**Work required**
Where does the string "para" occur in the entries below? Copy every line where it does.

**Recorded data**
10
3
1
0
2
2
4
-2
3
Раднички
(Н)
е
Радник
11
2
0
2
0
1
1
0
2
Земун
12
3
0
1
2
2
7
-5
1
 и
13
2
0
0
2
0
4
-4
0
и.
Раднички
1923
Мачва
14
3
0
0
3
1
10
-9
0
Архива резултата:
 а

--

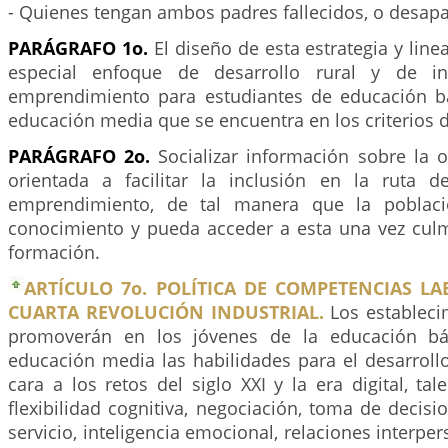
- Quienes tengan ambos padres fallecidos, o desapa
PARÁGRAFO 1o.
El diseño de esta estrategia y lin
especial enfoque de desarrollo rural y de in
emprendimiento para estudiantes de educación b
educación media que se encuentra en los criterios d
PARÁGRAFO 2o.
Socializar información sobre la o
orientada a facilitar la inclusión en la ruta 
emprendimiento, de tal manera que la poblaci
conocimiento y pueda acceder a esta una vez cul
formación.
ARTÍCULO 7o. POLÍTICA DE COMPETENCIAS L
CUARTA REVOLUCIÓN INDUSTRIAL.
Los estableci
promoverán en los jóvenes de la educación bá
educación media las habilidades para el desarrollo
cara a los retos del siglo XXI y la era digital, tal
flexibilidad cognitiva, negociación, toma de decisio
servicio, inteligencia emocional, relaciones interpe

--

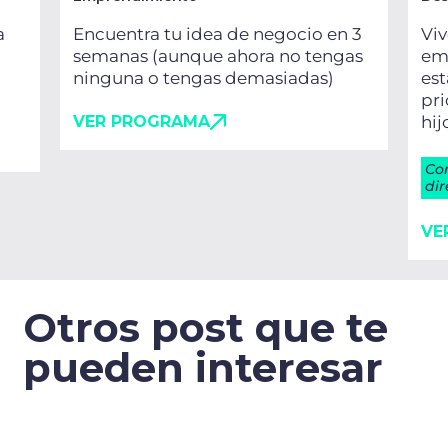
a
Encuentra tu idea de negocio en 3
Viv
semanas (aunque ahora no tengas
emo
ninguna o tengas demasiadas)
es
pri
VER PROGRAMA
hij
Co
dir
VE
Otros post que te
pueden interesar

**Response area**
emprendimiento para estudiantes de educación b
educación media las habilidades para el desarrollo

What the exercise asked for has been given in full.